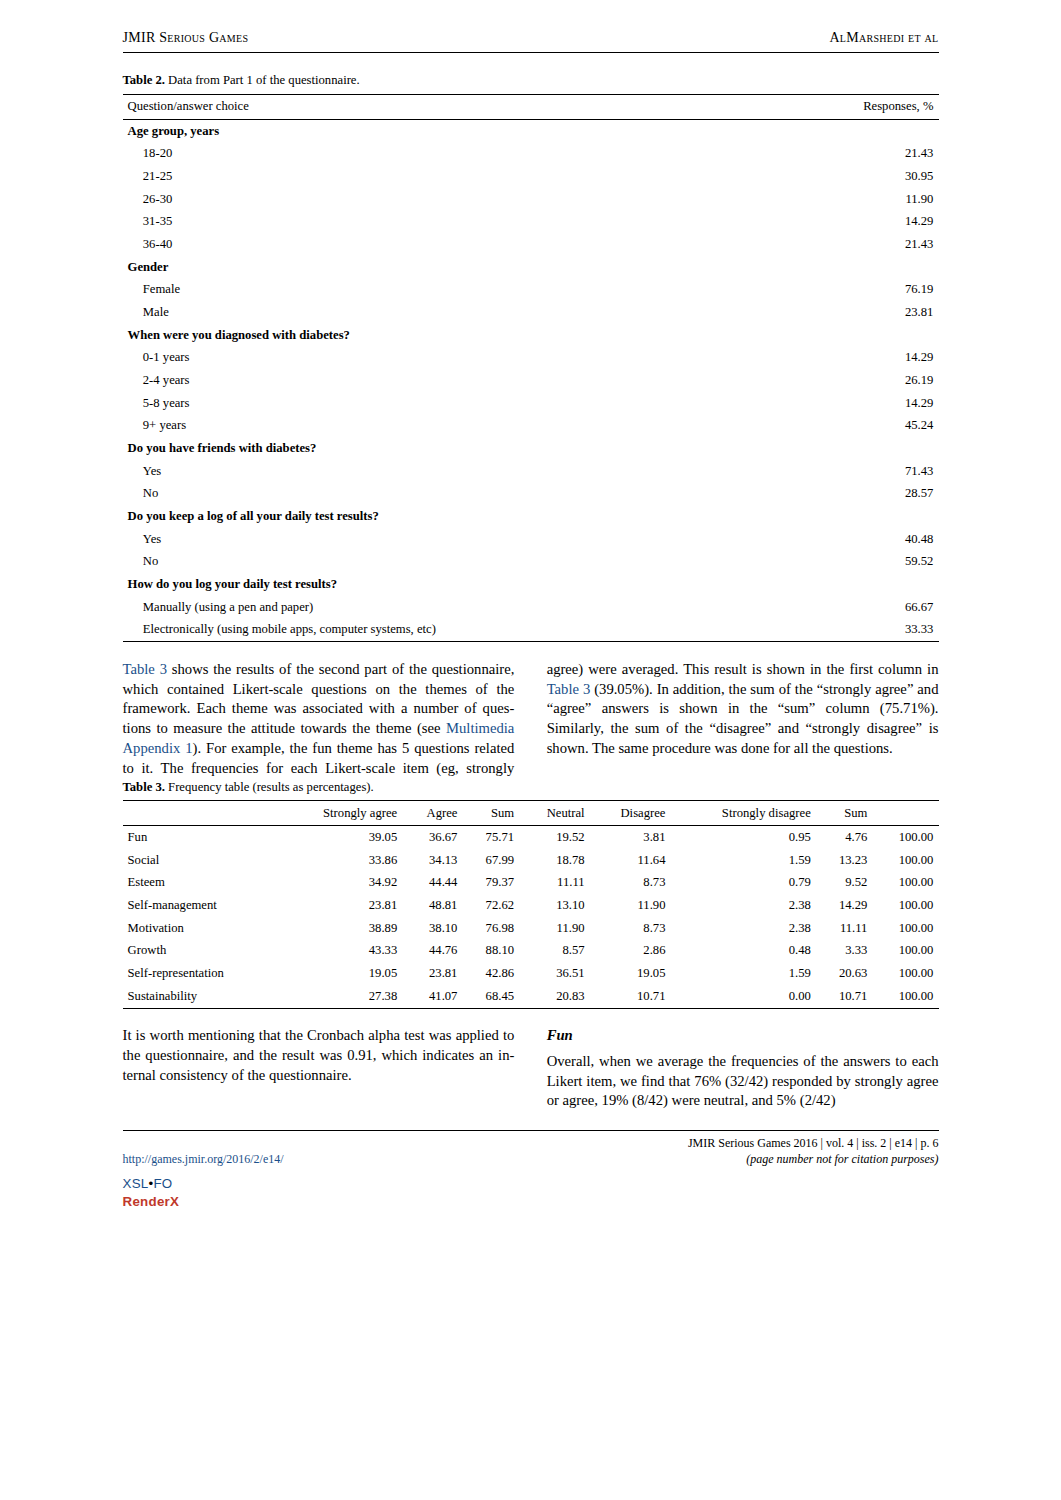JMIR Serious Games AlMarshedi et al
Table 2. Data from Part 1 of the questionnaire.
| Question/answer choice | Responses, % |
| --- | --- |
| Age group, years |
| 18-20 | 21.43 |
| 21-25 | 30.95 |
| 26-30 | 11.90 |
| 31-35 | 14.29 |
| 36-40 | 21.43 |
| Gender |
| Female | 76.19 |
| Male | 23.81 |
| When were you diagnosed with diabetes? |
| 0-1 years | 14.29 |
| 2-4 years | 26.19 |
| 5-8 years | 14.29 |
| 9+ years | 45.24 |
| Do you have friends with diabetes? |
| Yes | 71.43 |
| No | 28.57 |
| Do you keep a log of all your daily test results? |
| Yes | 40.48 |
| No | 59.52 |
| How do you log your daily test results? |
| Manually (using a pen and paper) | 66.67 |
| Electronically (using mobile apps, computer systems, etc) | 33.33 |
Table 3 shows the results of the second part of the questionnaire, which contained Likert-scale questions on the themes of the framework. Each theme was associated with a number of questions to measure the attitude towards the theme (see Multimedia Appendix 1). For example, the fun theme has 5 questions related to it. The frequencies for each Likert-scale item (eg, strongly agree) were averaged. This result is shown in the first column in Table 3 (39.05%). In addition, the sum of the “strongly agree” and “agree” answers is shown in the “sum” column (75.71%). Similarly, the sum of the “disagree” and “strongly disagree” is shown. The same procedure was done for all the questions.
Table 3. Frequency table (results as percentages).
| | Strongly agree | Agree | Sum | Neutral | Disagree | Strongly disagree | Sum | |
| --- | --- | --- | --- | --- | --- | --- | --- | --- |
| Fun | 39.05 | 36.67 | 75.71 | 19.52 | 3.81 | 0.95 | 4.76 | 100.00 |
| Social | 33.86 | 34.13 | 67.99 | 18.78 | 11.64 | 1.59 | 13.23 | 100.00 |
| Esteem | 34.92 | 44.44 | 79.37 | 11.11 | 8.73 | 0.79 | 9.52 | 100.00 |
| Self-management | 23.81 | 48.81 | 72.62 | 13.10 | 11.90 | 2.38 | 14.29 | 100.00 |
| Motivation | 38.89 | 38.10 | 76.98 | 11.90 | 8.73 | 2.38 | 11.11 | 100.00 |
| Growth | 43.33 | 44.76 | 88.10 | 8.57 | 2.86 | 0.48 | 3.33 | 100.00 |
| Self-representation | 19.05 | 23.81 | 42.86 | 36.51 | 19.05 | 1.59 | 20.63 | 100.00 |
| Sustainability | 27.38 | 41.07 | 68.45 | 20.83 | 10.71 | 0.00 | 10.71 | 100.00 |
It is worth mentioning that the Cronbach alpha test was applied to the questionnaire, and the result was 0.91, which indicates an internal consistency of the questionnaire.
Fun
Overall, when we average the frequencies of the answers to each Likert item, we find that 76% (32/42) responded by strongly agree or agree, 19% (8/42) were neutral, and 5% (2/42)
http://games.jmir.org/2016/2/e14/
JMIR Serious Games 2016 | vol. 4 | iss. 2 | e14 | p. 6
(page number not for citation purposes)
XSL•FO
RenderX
= = = = = = =
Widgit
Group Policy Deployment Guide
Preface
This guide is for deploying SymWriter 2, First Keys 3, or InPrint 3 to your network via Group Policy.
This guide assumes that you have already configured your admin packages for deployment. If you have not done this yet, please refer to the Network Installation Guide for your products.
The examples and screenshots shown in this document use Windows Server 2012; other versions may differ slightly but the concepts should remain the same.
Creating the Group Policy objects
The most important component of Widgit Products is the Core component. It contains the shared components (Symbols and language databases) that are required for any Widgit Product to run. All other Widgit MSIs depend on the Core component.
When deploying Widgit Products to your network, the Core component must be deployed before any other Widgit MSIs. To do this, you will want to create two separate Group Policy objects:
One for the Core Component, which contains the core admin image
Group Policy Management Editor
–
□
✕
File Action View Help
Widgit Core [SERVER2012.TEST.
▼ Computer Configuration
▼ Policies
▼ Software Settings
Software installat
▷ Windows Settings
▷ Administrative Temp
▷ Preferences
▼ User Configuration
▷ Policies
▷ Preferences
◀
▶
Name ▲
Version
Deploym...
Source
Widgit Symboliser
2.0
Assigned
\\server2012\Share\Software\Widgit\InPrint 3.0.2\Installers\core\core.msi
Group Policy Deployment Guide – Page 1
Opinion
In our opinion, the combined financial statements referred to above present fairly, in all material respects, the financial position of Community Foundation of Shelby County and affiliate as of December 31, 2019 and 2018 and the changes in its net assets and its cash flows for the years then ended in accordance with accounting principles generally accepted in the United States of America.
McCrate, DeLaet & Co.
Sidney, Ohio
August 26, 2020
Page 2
= = = = = = =
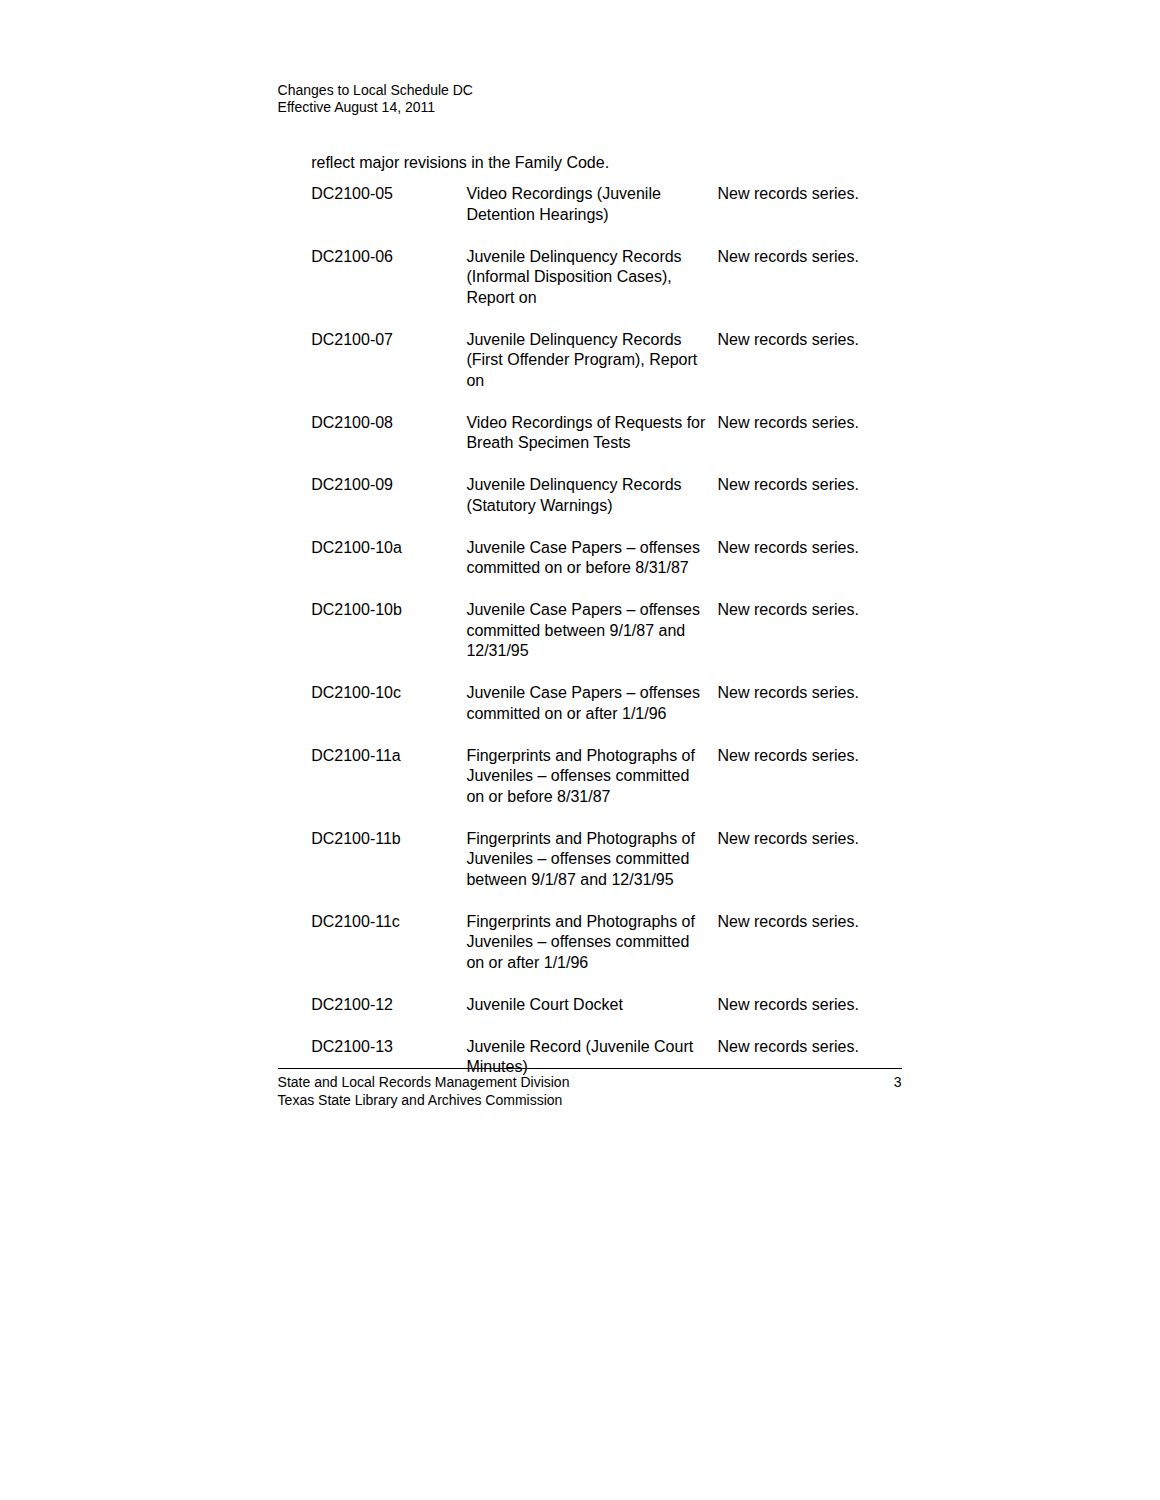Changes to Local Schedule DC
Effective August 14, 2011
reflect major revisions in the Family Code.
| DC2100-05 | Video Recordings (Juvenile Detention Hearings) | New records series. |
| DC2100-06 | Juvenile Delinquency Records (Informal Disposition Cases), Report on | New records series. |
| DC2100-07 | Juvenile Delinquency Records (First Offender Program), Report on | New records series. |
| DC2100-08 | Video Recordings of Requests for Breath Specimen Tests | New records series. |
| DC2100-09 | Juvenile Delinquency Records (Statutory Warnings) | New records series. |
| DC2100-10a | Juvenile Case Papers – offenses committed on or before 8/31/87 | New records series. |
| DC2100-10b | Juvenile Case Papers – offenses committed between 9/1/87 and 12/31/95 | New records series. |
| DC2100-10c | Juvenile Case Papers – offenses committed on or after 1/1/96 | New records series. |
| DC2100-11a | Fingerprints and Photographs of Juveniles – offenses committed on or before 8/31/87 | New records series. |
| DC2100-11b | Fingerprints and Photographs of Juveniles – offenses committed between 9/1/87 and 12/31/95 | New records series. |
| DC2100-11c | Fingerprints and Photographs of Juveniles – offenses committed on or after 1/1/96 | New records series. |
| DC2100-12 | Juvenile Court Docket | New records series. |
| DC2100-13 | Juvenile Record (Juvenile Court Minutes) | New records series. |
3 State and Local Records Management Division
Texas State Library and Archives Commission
= = = = = = =
Output, from the data above, the lines from the line with "years | 45.24 |" to the line with "etc) | 33.33 |" exactly as they stand, both ends included and nothing else.

| 9+ years | 45.24 |
| Do you have friends with diabetes? |
| Yes | 71.43 |
| No | 28.57 |
| Do you keep a log of all your daily test results? |
| Yes | 40.48 |
| No | 59.52 |
| How do you log your daily test results? |
| Manually (using a pen and paper) | 66.67 |
| Electronically (using mobile apps, computer systems, etc) | 33.33 |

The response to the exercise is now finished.